- _WHAT YOU NEED TO DO_
Return each line of the records below in which the string "specifications" turns up.

------------------------------------------------

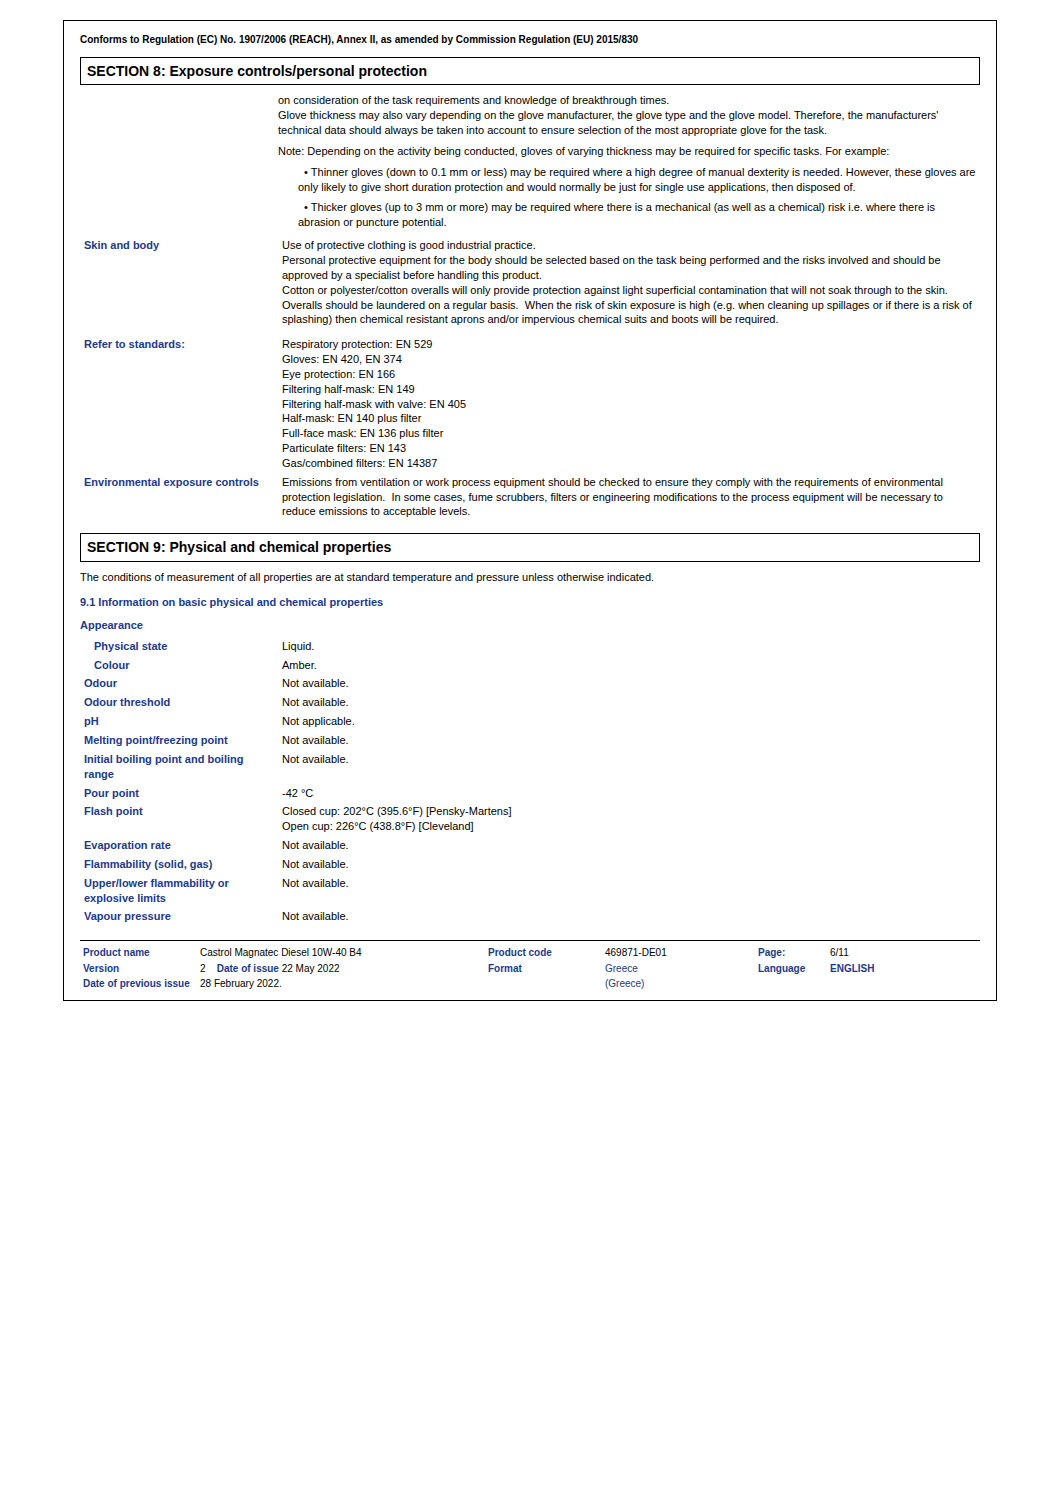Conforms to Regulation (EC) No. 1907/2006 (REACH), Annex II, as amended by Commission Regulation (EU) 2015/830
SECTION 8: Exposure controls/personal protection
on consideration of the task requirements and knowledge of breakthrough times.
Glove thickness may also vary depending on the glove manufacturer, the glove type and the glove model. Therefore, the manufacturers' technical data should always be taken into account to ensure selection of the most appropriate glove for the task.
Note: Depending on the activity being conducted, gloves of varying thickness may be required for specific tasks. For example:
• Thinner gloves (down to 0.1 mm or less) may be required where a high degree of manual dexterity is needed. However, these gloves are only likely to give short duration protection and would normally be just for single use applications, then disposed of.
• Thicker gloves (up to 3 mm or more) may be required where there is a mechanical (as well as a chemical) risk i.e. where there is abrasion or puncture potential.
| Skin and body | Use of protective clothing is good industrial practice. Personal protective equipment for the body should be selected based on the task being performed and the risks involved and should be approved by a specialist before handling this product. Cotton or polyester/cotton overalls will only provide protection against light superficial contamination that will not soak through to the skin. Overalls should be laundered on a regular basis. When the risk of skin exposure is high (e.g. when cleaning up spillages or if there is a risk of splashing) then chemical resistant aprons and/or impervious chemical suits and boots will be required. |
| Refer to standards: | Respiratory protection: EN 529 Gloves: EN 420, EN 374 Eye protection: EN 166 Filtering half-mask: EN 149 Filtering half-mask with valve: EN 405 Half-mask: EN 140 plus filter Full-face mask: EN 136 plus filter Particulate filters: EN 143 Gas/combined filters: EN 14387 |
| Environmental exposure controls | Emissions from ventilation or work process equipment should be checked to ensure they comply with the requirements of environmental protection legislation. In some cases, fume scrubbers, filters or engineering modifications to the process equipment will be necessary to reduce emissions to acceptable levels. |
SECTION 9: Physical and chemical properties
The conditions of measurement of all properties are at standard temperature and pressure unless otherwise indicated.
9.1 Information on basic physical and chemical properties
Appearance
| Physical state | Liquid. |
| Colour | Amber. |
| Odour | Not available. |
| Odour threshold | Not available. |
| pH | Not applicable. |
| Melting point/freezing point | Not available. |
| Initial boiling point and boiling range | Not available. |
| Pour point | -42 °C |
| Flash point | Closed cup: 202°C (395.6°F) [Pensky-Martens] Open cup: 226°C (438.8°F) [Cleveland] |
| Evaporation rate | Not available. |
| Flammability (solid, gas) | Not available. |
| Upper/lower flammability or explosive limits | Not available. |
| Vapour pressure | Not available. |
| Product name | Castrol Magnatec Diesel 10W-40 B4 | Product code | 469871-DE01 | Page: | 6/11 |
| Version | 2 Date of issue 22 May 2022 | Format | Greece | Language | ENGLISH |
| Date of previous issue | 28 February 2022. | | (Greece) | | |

------------------------------------------------

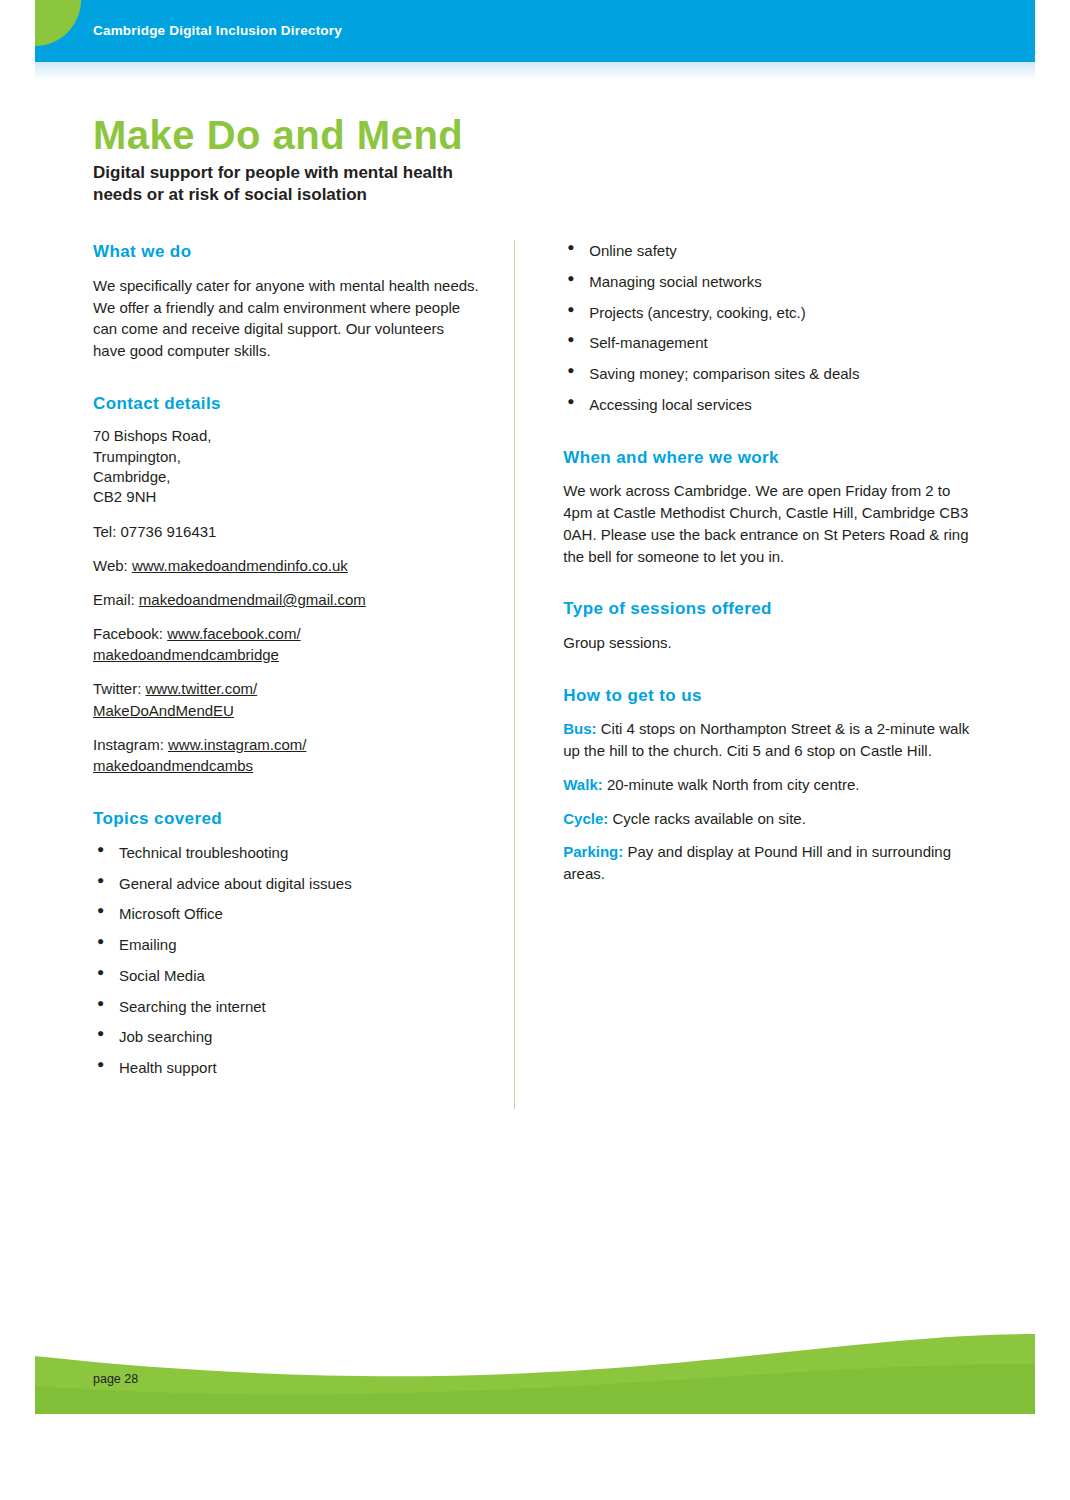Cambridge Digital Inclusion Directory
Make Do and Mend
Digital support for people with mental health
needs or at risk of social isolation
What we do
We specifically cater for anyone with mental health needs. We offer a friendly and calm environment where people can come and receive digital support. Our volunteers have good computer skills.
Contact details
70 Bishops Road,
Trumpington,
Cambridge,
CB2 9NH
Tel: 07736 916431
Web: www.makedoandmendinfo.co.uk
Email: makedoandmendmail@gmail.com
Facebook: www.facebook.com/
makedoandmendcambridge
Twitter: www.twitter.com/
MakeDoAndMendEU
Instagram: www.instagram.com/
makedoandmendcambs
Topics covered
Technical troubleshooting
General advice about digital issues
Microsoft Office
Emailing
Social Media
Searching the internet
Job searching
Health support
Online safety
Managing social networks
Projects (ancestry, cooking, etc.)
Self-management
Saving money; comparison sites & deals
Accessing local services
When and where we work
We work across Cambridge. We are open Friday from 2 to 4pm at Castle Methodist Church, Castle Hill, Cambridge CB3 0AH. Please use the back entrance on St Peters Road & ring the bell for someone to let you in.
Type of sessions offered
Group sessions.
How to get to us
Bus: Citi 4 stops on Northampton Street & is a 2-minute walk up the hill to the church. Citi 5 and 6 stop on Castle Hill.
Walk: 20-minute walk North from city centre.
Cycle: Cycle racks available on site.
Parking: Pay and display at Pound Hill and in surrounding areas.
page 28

------------------------------------------------

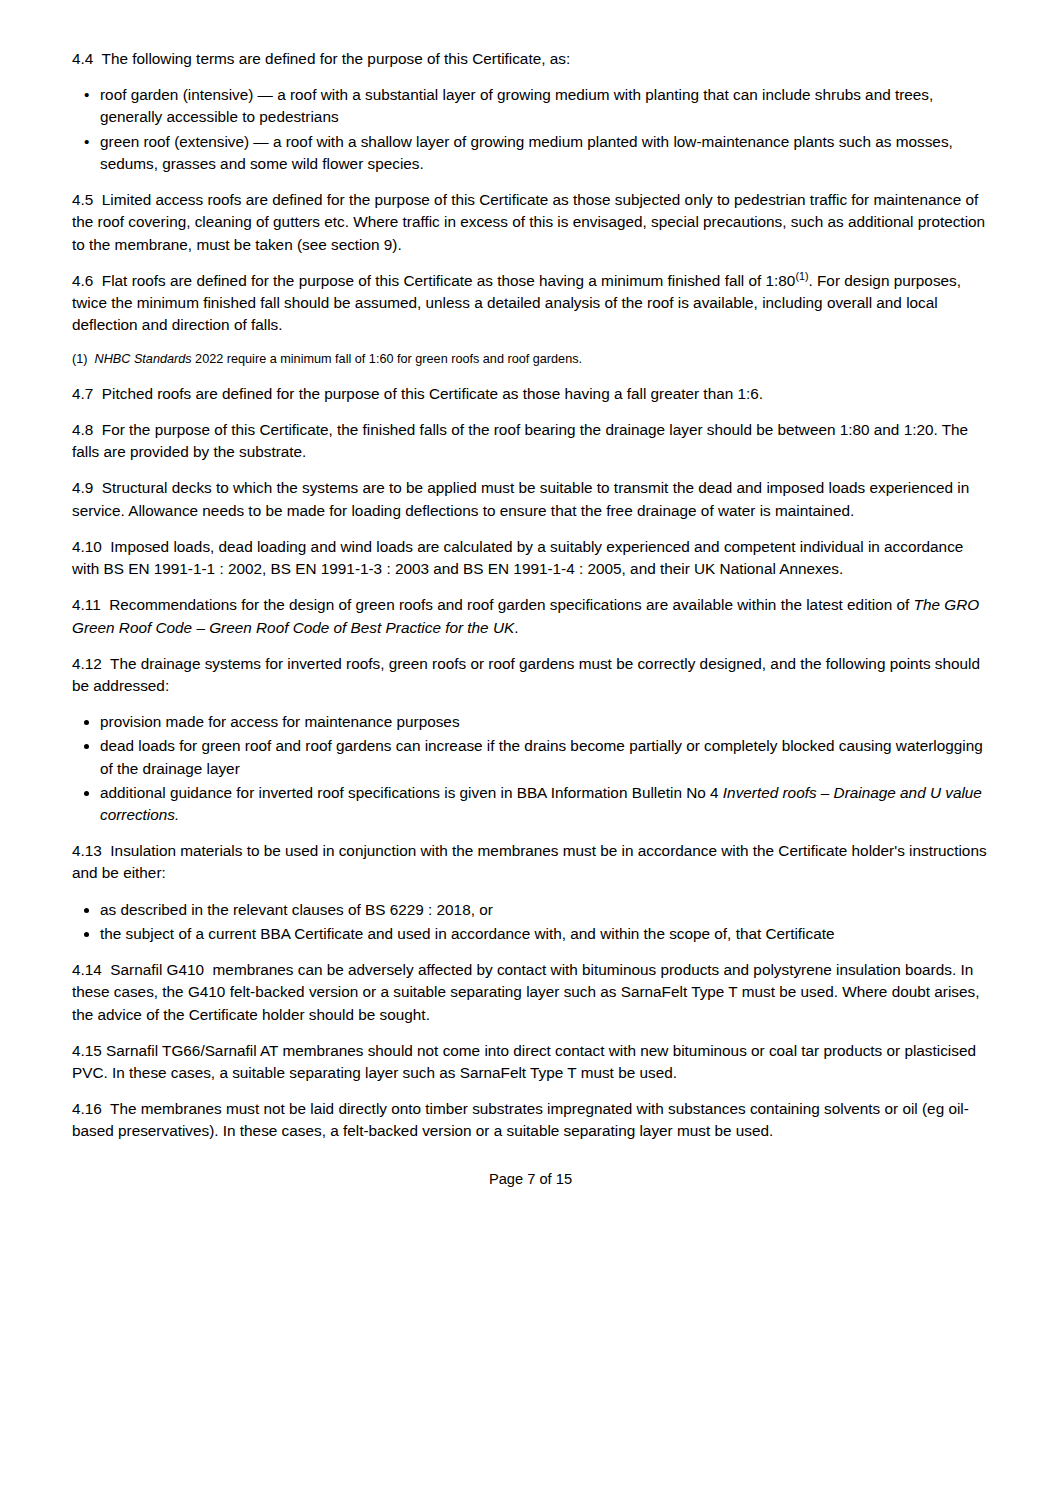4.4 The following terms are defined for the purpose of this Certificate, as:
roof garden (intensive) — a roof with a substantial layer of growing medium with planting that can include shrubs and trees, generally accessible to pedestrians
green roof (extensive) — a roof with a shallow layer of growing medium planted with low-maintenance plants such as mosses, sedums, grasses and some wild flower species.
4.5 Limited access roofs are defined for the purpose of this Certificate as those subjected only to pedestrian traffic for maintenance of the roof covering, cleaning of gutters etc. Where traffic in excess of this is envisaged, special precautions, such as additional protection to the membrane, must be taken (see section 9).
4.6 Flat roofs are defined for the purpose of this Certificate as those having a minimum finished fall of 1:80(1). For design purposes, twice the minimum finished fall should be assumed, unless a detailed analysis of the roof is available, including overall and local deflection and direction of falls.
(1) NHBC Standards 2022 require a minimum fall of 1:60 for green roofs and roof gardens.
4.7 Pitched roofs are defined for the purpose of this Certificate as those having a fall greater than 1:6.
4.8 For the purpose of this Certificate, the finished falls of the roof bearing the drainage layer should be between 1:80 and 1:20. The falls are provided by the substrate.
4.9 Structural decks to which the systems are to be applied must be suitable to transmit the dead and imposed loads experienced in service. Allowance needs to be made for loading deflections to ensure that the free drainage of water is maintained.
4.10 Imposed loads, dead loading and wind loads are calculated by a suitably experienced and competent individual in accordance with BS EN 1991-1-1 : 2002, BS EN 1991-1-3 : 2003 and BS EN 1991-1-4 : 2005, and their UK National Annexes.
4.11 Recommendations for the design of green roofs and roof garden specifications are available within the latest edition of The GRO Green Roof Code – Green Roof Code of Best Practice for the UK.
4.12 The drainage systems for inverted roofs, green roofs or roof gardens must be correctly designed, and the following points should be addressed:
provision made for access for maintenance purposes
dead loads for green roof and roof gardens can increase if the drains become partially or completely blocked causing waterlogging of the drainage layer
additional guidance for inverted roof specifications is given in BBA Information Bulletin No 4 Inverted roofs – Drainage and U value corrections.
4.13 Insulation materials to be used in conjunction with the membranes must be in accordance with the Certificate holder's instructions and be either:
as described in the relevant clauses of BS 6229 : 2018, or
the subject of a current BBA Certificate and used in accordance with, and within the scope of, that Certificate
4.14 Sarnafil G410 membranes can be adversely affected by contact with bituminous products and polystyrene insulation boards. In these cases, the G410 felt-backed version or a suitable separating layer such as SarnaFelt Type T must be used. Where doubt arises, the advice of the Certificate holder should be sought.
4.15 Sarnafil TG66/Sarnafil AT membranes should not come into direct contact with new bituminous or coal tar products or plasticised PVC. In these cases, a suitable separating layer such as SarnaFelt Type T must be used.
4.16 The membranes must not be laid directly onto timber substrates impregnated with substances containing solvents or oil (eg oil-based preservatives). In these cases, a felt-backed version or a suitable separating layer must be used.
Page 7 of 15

------------------------------------------------

- _RESPONSE AREA_
4.11 Recommendations for the design of green roofs and roof garden specifications are available within the latest edition of The GRO Green Roof Code – Green Roof Code of Best Practice for the UK.
additional guidance for inverted roof specifications is given in BBA Information Bulletin No 4 Inverted roofs – Drainage and U value corrections.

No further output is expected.